The current competitive landscape is driving the need for c-store retailers to get closer than ever to understanding their store performance and shopper experience. A more precise picture can help inform on strategies designed to drive value, differentiate in a crowded market, and identify and remove barriers that could be diverting opportunities for revenue gains.
You could say that to know thy shopper is to influence thy shopper. Not all shoppers are the same, but starting at the shoppers’ origin provides an important first step to journey-specific marketing.
The first question you should ask when trying to understand your customer: Are they coming from the gas pump, or are they parking and coming directly into the store?
In 2022, VideoMining observed an average of 27% of c-stores’ in-store traffic originating from the pump. This provides a critical first step to understand shopper missions and behaviors so retailers and suppliers can more effectively market to customers with messaging tailored to their specific journey. But even this does not tell the whole story.
The moment a fuel buyer steps out of their car and pops the lid to their tank, a fuel sale has most likely been generated. Pump-level transaction data gives us a piece of the puzzle on average spend and fuel volume (NACS CSX Database reports pump transactions were up 8.9 percent last year, while volume sold remained relatively flat).
The next question you should ask is …..then what? That all depends on where the fuel buyer pays for their fuel purchase: at the pump, or in the store? Monitoring traffic patterns and shoppers’ step-by-step journey provides the missing link of the fuel buyer story, and exposes unique customer segments that retailers should observe and tailor messaging to.
Customers who start their journey at the pump and complete the transaction there have, arguably, no reason directly linked to their fuel purchase to ever step foot in the store. This reveals two customer segments that should be analyzed and understood to build data-driven and targeted marketing strategies at convenience stores.
Within fuel transactions that close at the pump, several shopper groups emerge:
VideoMining’s in-store behavior tracking found that the percent of fuel buyers who pull up, pay at the pump, get back in their car, and leave represented 55% of fuel buying trips in 2022. These customers might be the farthest away from being converted to in-store buyers, but effective marketing based on this knowledge can drive higher pump-to-store traffic and incremental in-store purchases.

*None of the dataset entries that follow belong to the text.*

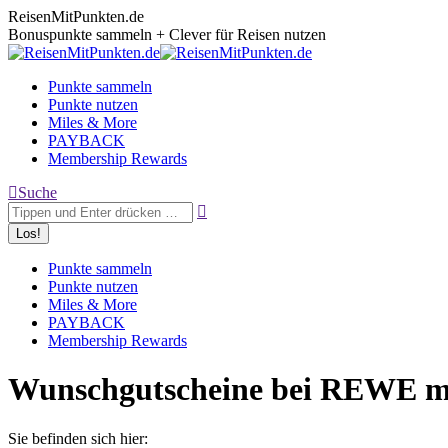
Zum
ReisenMitPunkten.de
Inhalt
Bonuspunkte sammeln + Clever für Reisen nutzen
springen
Punkte sammeln
Punkte nutzen
Miles & More
PAYBACK
Membership Rewards
Search:
Suche
Punkte sammeln
Punkte nutzen
Miles & More
PAYBACK
Membership Rewards
Wunschgutscheine bei REWE 
Sie befinden sich hier: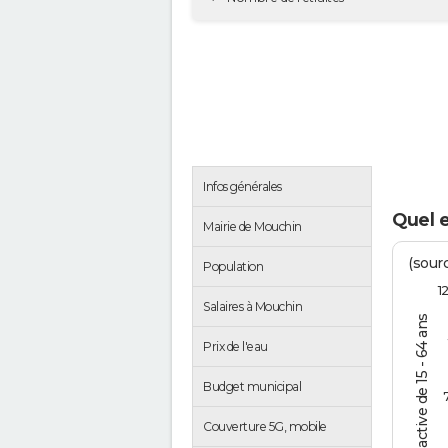
Infos générales
Quel 
Mairie de Mouchin
(sourc
Population
1
Salaires à Mouchin
% de la pop. active de 15 - 64 ans
Prix de l'eau
Budget municipal
Couverture 5G, mobile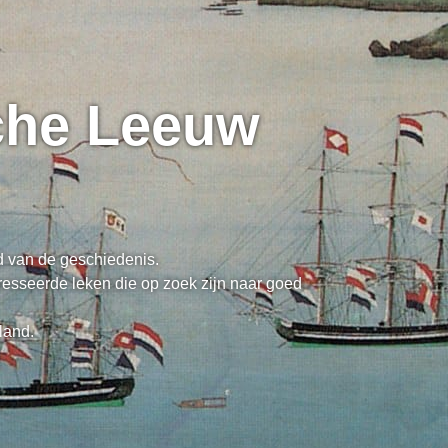
sche Leeuw
ed van de geschiedenis.
resseerde leken die op zoek zijn naar goed
land.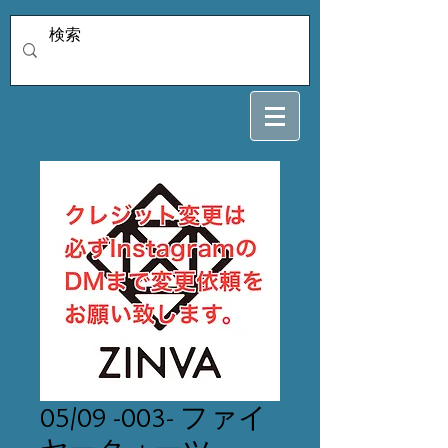
05/09 -003- ファイ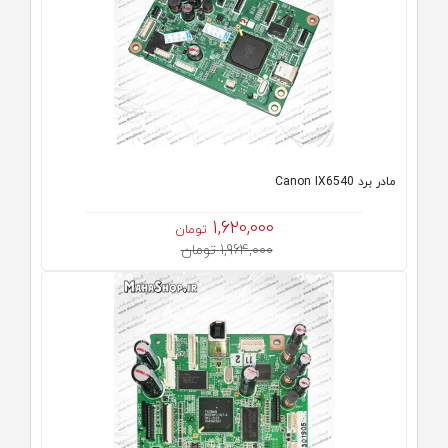
مادر برد Canon IX6540
1,620,000
تومان
1,964,000 تومان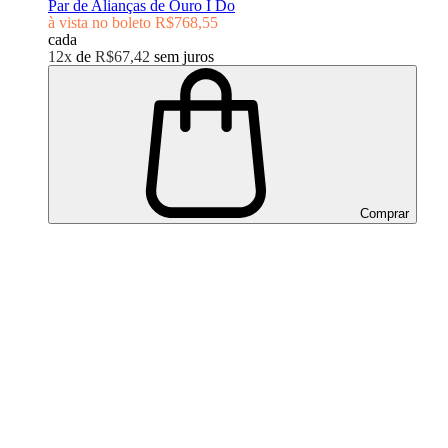
Par de Alianças de Ouro I Do
à vista no boleto
R$768,55
cada
12x
de
R$67,42
sem juros
Comprar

To get there, retailers must ask themselves how they are marketing to this captive audience at the pump, and continuously test messaging and promotions to uncover opportunities to win.
The final segment to look closely at are those who pay for their fuel at the pump, and then walk into the store. These two-stop shoppers have made an intentional choice to cross the threshold, making them a valuable primed audience for cross-promotions, impulse purchases, and foodservice bundles. Strategic testing of in-store merchandising placements and messages can uncover insights to unlock opportunities for incremental revenue and higher basket rings from these journeys.

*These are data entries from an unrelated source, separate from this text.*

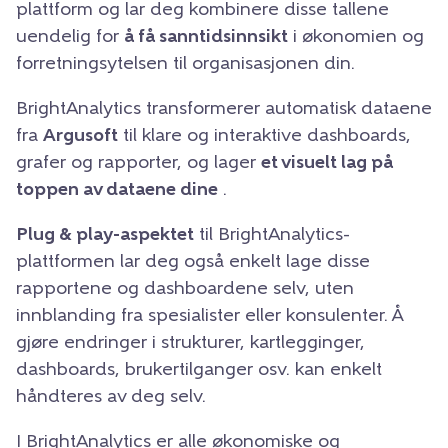
plattform og lar deg kombinere disse tallene
uendelig for
å få sanntidsinnsikt
i økonomien og
forretningsytelsen til organisasjonen din.
BrightAnalytics transformerer automatisk dataene
fra
Argusoft
til klare og interaktive dashboards,
grafer og rapporter, og lager
et visuelt lag på
toppen av dataene dine
.
Plug & play-aspektet
til BrightAnalytics-
plattformen lar deg også enkelt lage disse
rapportene og dashboardene selv, uten
innblanding fra spesialister eller konsulenter. Å
gjøre endringer i strukturer, kartlegginger,
dashboards, brukertilganger osv. kan enkelt
håndteres av deg selv.
I BrightAnalytics er alle økonomiske og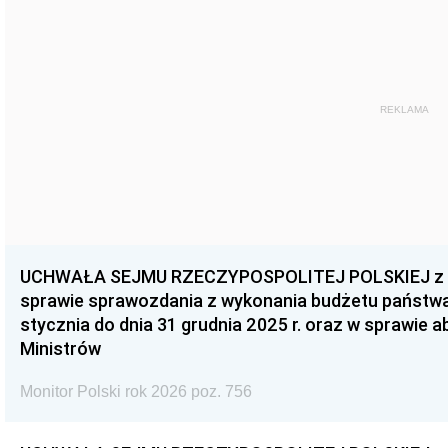
REKLAMA
UCHWAŁA SEJMU RZECZYPOSPOLITEJ POLSKIEJ z dnia
sprawie sprawozdania z wykonania budżetu państwa 
stycznia do dnia 31 grudnia 2025 r. oraz w sprawie 
Ministrów
Monitor Polski rok 2026 poz. 756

Fuel buyers who walk inside the store to complete their fuel purchase can either pay for gas and exit or become in-store buyers during that trip. The merchandising that the fuel buyer is exposed to on their way to the counter will make or break their conversion to in-store shoppers. Enticing messages that start at the pump and work their way through the store entrance and checkout area can encourage impulse purchases and drive traffic towards key categories. An in-depth front end behavioral study, plus ongoing test and learns of various in-store solutions can help you evolve your strategy over time.

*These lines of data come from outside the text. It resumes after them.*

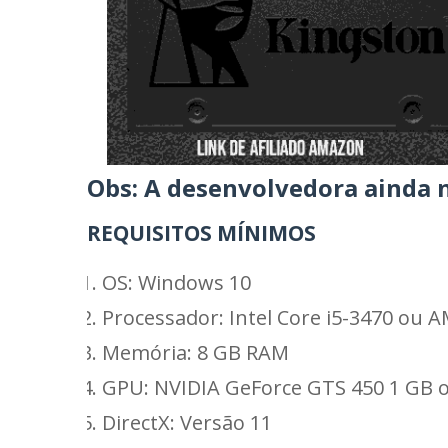
Obs: A desenvolvedora ainda n
REQUISITOS MÍNIMOS
OS: Windows 10
Processador: Intel Core i5-3470 ou 
Memória: 8 GB RAM
GPU: NVIDIA GeForce GTS 450 1 GB
DirectX: Versão 11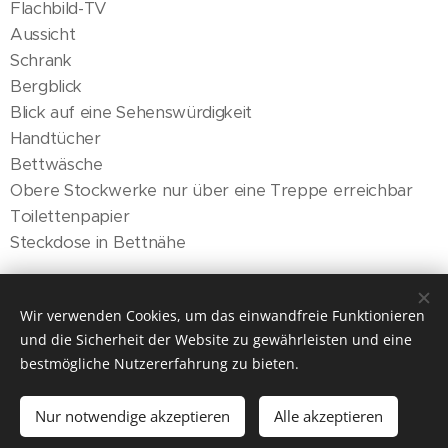
Flachbild-TV
Aussicht
Schrank
Bergblick
Blick auf eine Sehenswürdigkeit
Handtücher
Bettwäsche
Obere Stockwerke nur über eine Treppe erreichbar
Toilettenpapier
Steckdose in Bettnähe
Wir verwenden Cookies, um das einwandfreie Funktionieren
und die Sicherheit der Website zu gewährleisten und eine
Reservationen +43 676 777 1127
bestmögliche Nutzererfahrung zu bieten.
Cookies
Sprachen
Nur notwendige akzeptieren
Alle akzeptieren
Deutsch
English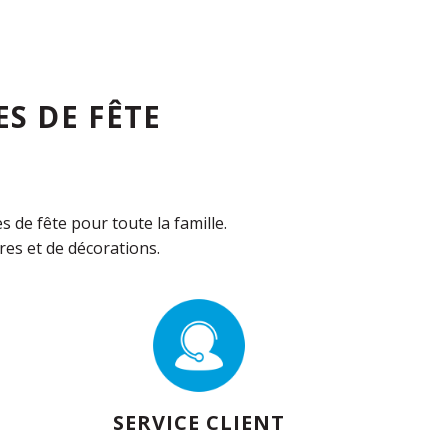
S DE FÊTE
de fête pour toute la famille.
es et de décorations.
SERVICE CLIENT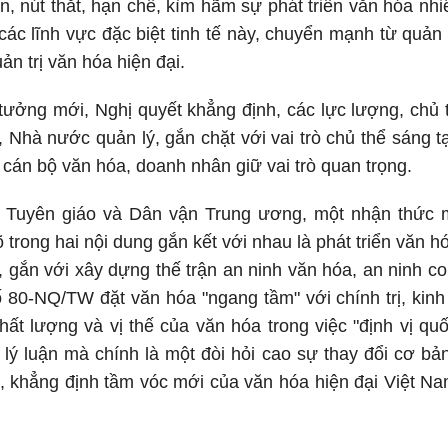
, nút thắt, hạn chế, kìm hãm sự phát triển văn hóa nh
các lĩnh vực đặc biệt tinh tế này, chuyển mạnh từ quản 
ản trị văn hóa hiện đại.
tưởng mới, Nghị quyết khẳng định, các lực lượng, chủ t
 Nhà nước quản lý, gắn chặt với vai trò chủ thể sáng tạ
 cán bộ văn hóa, doanh nhân giữ vai trò quan trọng.
Tuyên giáo và Dân vận Trung ương, một nhận thức m
 trong hai nội dung gắn kết với nhau là phát triển văn h
ội", gắn với xây dựng thế trận an ninh văn hóa, an ninh
ố 80-NQ/TW đặt văn hóa "ngang tầm" với chính trị, kinh 
chất lượng và vị thế của văn hóa trong việc "định vị q
lý luận mà chính là một đòi hỏi cao sự thay đổi cơ bả
a, khẳng định tầm vóc mới của văn hóa hiện đại Việt Na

The story of the fuel buyer can be expanded by looking at actual traffic patterns and the behaviors and actions of customers in each unique fuel buying journey. At VideoMining, we’re passionate about unlocking insights around the actual behaviors of shoppers. We look beyond what shoppers say they’ll do, or report back they did, to analyze the most raw and true version of evidence: their actual actions and behaviors. This provides a one-of-a-kind perspective that is rooted in fact, not theory.